:: Set exercise A ::
Translate this sentence from the Hobbit Day post below into Spanish: "He says it's not being taught in schools any more."
:: Set exercise B ::
Using the Hobbit Day post below, decide whether each statement agrees with it. Answer yes or no for each, and quote the deciding words.
(i) Carl F. Hostetter's talk was held over Zoom.
(ii) The writer was taught cursive in second grade.
(iii) Carl spoke mainly about transcribing the text.

Thursday, September 22, 2022

hobbit day

It was Bilbo and Frodo's birthday today, and going on an unnecessarily extended quest for fried chicken for lunch was an appropriately incongruous way to celebrate it.

In another world, one in which we all had better luck with health matters, I would have spent the later afternoon with a bunch of friends settling toastily into the auditorium at the Haggerty Museum of Art in Milwaukee, surrounded by its Tolkien manuscript exhibition, listening to Carl F. Hostetter talking about "Editing the Tolkien Manuscript." In the event, neither of us was actually there, and the whole thing was conducted by Zoom. Carl talked more about clues to dating the manuscripts and the characteristics, changing over time, of Tolkien's handwriting and penmanship, than about transcribing the text, defeating challenge though, he admitted, that can sometimes be.

So what should I then find but a post, a couple days old now, by John Scalzi on the decline of cursive writing. He says it's not being taught in schools any more. Oh really? Good riddance; I thought it made no sense when I encountered it (in fourth grade, not, as Scalzi reports as normal, second), some years before Scalzi was born. "Now we're going to learn a new way to write," the teacher said brightly, and I remembered how much trouble it had been to learn the old way to write - printing - and I was dashed if I was going to go through that again.

:: Dataset content ::
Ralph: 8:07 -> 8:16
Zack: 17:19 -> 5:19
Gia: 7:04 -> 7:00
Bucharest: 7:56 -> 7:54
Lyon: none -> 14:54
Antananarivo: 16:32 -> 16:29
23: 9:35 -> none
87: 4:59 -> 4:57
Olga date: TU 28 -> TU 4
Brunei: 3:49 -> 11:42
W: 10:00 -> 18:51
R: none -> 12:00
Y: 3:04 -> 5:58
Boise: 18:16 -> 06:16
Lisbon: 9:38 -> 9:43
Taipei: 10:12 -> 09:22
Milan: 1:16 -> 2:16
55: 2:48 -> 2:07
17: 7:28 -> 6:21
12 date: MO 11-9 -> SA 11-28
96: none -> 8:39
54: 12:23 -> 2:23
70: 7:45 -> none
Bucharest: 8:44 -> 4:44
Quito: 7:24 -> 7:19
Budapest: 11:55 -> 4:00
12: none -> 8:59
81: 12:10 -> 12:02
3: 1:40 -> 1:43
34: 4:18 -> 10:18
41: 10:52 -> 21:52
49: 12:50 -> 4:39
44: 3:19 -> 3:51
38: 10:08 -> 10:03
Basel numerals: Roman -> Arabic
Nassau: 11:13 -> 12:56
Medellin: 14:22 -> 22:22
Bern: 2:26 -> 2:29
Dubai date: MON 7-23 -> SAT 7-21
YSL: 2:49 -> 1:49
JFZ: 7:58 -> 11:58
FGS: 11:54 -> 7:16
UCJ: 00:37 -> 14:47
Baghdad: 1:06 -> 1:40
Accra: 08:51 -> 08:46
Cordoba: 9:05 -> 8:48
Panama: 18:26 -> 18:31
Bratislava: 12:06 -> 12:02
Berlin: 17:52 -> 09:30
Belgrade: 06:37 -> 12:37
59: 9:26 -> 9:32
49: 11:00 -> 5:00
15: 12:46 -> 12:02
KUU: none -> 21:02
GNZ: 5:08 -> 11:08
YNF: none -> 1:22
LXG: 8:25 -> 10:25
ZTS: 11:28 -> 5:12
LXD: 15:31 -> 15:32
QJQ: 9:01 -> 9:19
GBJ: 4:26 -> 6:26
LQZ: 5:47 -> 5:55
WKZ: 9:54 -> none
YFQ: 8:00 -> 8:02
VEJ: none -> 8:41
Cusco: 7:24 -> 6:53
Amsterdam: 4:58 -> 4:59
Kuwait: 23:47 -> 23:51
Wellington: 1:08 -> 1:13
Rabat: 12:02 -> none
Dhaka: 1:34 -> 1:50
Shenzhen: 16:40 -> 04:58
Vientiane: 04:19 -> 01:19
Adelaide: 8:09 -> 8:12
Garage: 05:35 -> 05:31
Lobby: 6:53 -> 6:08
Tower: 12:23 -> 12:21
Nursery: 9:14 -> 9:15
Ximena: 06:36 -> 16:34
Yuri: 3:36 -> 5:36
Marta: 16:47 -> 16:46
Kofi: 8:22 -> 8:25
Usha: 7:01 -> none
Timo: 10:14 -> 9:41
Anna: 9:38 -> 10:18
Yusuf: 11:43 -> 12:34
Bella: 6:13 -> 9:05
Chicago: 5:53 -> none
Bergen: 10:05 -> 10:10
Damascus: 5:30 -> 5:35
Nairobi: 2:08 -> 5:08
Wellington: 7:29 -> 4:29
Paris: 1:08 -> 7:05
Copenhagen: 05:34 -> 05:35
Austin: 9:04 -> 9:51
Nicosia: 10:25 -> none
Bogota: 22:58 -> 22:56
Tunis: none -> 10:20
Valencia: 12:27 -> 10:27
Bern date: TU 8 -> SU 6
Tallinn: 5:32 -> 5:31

:: Full output A ::
Dice que ya no se enseña en las escuelas.

:: Full output B ::
(i) Yes: "the whole thing was conducted by Zoom."
(ii) No: "in fourth grade, not, as Scalzi reports as normal, second"
(iii) No: "talked more about clues to dating the manuscripts and the characteristics, changing over time, of Tolkien's handwriting and penmanship, than about transcribing the text"